Figure 14: Unfunded and contingent liabilities (% of GDP)
15.. Either privatization or liquidation of loss making PEs needs to be accelerated to reduce the budget drain. The weak financial position of PEs has led to large unfunded liabilities, especially for pension and other related retirement benefits, which could ultimately become the government’s liabilities. It may be noted that due to the lack of accurate and updated data, the contingent liability of PEs presented here are at best conservative estimates. It is likely that the government is exposed to much higher level of liabilities. In this regard, fiscal and macroeconomic stability could potentially be subject to significant risks. Continuing the adjustment of electricity tariffs and automatic adjustment of fuel prices to reflect the true cost of production will help to lower the losses and liabilities.

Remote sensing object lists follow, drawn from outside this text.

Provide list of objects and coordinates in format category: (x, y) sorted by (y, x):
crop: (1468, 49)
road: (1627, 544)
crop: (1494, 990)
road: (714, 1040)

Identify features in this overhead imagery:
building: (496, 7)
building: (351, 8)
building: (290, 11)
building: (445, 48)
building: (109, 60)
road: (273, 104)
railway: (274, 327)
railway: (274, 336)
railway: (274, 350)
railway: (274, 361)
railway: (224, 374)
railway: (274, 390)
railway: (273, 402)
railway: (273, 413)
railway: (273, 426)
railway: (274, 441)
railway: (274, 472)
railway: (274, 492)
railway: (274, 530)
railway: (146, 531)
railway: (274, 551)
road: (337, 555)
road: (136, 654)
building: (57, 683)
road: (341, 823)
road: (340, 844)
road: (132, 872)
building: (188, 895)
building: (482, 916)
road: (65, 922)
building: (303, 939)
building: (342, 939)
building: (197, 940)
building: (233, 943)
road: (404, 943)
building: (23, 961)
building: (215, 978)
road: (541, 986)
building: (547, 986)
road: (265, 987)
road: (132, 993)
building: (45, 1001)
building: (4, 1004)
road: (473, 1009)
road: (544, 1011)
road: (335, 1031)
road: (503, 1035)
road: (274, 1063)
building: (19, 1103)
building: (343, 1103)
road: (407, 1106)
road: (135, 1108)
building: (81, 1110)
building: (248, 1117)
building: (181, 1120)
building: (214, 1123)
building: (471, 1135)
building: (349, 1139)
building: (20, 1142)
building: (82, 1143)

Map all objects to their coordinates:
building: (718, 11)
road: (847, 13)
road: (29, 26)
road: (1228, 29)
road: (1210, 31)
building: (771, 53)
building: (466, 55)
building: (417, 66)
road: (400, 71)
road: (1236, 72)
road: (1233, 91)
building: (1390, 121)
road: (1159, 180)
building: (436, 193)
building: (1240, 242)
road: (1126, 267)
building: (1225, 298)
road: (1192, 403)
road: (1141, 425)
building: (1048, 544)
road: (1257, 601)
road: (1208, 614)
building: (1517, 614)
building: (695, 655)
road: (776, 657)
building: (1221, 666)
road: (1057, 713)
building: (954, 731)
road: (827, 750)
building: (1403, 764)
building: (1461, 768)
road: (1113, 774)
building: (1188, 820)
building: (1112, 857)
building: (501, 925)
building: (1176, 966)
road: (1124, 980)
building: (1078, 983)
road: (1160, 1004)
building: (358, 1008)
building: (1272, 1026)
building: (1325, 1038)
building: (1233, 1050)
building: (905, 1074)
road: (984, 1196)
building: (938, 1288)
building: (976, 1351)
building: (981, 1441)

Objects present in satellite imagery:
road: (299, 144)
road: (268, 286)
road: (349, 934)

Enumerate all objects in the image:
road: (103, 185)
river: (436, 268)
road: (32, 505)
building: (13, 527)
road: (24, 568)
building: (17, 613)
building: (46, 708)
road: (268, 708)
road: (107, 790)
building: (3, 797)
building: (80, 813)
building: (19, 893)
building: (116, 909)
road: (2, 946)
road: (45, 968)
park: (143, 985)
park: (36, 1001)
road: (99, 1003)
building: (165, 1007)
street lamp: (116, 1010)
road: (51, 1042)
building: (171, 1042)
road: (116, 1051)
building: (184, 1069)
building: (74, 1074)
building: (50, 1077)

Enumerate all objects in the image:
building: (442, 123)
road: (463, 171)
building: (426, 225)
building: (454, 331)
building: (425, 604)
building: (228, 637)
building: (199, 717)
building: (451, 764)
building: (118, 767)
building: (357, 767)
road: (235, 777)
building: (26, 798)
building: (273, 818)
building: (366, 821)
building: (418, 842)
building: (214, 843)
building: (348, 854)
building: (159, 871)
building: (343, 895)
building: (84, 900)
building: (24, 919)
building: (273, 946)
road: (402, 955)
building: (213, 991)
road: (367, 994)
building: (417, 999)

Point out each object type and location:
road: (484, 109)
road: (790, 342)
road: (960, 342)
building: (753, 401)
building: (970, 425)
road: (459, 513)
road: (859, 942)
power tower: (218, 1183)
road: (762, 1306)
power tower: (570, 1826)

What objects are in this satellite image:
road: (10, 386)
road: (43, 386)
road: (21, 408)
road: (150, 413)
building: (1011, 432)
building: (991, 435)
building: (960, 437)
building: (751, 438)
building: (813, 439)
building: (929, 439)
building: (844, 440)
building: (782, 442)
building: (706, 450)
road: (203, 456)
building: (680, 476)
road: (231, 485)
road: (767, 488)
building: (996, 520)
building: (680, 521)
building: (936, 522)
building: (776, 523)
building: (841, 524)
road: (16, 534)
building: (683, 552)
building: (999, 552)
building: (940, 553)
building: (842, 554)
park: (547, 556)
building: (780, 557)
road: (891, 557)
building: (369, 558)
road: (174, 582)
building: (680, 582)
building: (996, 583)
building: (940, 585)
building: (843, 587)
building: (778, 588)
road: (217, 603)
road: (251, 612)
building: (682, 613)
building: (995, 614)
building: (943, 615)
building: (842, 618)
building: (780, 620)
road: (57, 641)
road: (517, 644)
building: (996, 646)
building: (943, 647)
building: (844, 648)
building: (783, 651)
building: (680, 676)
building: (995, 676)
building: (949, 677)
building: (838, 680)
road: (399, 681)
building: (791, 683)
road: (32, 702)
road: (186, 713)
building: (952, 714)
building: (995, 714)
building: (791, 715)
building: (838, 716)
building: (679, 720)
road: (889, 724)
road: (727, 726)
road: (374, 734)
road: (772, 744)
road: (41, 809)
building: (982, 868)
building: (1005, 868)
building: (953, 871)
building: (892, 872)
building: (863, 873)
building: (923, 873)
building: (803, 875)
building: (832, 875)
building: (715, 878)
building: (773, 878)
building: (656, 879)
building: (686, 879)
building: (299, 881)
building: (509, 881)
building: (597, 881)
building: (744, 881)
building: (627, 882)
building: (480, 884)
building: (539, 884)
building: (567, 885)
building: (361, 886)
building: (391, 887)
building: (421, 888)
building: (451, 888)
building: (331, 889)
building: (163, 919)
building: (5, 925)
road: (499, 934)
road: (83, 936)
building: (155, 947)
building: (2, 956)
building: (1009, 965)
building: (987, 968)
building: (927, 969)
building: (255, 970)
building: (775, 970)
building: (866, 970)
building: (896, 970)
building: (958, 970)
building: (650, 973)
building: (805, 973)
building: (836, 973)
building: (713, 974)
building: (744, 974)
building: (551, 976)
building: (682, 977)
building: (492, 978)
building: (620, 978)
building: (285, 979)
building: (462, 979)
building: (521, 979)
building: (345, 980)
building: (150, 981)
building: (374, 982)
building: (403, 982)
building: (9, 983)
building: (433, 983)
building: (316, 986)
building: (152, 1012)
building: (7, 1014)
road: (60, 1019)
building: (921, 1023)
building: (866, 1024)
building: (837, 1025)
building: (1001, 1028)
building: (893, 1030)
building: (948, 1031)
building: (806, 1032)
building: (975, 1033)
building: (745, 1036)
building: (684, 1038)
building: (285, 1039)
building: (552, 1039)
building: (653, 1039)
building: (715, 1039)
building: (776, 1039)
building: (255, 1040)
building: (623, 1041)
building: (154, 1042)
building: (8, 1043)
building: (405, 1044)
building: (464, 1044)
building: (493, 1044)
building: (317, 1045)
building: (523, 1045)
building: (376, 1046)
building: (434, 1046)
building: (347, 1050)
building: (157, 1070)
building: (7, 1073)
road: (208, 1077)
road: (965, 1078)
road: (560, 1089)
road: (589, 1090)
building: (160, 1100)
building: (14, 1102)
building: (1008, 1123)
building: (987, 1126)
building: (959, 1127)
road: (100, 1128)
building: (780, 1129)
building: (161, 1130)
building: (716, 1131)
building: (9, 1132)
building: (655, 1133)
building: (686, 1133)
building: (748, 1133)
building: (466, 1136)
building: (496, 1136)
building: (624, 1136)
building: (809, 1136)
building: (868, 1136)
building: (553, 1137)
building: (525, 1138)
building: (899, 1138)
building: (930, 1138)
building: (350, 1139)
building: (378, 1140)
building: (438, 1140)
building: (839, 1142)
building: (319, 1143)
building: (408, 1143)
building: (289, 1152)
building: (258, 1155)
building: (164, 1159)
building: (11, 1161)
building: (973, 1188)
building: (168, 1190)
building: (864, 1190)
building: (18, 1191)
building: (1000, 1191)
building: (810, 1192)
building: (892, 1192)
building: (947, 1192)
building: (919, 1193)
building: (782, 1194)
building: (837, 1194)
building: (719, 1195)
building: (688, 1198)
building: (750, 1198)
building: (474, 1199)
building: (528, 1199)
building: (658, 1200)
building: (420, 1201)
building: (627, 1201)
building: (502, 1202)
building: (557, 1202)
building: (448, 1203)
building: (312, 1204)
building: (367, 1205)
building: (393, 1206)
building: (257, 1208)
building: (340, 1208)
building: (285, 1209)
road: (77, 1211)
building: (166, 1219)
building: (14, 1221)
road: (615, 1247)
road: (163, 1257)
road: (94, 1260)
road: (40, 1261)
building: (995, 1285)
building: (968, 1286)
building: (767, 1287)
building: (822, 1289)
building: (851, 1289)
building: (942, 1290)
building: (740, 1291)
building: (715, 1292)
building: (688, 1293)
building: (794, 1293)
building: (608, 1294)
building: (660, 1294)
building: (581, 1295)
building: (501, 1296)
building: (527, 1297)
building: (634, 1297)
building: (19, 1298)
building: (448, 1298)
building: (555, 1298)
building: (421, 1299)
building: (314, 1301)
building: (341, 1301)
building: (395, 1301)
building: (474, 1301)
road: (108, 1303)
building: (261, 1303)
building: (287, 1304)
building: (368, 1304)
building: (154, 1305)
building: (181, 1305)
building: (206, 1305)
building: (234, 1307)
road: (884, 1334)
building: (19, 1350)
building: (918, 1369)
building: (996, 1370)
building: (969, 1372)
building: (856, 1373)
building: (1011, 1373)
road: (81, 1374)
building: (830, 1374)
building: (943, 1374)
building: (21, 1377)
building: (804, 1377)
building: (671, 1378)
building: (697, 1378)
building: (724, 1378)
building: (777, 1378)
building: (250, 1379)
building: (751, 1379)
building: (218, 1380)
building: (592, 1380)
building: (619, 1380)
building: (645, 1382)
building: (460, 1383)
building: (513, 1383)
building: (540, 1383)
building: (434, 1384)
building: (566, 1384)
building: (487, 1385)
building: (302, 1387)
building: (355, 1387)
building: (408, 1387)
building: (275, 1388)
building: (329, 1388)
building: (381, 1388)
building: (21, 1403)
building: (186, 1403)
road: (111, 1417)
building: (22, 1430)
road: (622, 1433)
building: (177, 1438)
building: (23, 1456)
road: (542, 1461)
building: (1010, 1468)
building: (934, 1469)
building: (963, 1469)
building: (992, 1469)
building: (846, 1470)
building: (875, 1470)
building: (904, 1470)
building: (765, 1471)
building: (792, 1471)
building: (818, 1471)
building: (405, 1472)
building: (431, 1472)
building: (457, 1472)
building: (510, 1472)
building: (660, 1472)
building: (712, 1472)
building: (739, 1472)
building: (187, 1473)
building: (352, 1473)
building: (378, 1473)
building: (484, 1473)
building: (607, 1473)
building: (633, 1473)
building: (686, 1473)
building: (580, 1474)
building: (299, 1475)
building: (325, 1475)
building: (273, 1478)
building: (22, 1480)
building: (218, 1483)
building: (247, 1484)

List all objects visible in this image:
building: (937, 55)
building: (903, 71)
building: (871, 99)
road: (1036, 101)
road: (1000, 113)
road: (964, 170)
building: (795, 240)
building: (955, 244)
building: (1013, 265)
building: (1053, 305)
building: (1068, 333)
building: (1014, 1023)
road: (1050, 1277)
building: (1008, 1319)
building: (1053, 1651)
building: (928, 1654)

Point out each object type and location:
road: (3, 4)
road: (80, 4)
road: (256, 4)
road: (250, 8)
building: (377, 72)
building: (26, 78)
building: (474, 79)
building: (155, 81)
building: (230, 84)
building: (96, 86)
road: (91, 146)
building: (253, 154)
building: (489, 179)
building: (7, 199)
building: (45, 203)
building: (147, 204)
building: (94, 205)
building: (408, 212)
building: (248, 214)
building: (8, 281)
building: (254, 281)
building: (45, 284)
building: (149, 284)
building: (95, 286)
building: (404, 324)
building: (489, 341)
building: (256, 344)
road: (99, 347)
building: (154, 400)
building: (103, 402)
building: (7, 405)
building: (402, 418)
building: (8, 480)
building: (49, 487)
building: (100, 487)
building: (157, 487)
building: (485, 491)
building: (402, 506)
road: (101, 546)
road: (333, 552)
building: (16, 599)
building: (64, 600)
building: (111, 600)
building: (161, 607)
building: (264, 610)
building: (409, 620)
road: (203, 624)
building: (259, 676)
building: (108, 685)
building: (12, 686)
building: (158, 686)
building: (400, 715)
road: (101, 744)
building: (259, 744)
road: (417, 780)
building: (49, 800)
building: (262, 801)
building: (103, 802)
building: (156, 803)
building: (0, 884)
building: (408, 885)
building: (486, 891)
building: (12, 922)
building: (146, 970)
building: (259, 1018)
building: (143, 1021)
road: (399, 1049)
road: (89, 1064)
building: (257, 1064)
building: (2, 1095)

 Absorptive capacity generally refers to the skills mastered by bureaucracy, state of infrastructure, and quality of institutions.
 Subsidies include direct subsidies to non-financial public corporations and private enterprises only. Actual direct and indirect subsidies are much higher. This does not include subsidies for chemical and organic fertilizer, micro-hydropower projects, transportation subsidy for seed and fertilizer supply, and interest subsidies to farmers groups and cooperatives, among others.
 Use of goods and services consists of (i) rent & services; (ii) operation and maintenance of capital assets; (iii) office materials and services; (iv) consultancy and other services fee; (v) program expenses; (vi) monitoring, evaluation and travel expenses; (vii) recurrent contingencies; and (viii) miscellaneous.
 The Commission for Investigation of Abuse of Authority’s (CIAA) pro-active monitoring of corruption in bureaucracy has also delayed decision making, especially those related to procurement.
 For a detailed analysis on prospects for Nepal’s graduation to a developing country status by 2022, see: ADB. August 2013. Macroeconomic Update. Vol.1, No.2, Manila: Asian Development Bank.
 The cost of collection per NRs1,000 decreased from NRs16.4 in FY2007 to NRs12.7 in FY2011.
 Fiscal balance is computed as expenditures (including net lending) minus revenue (including grants). However, normal fiscal balance (revenue minus expenditure and net financing) was a surplus equivalent to 1.3% of GDP.
 The high losses of NEA are also attributed to the rising electricity import, which is sold at suppressed rates, from India, and the still large provisioning for pension and gratuity of employees. The average electricity import price is NRs8.4 per unit, but the retail price is NRs8.04 per unit. Nepal imports around 250 MW of electricity during the dry season.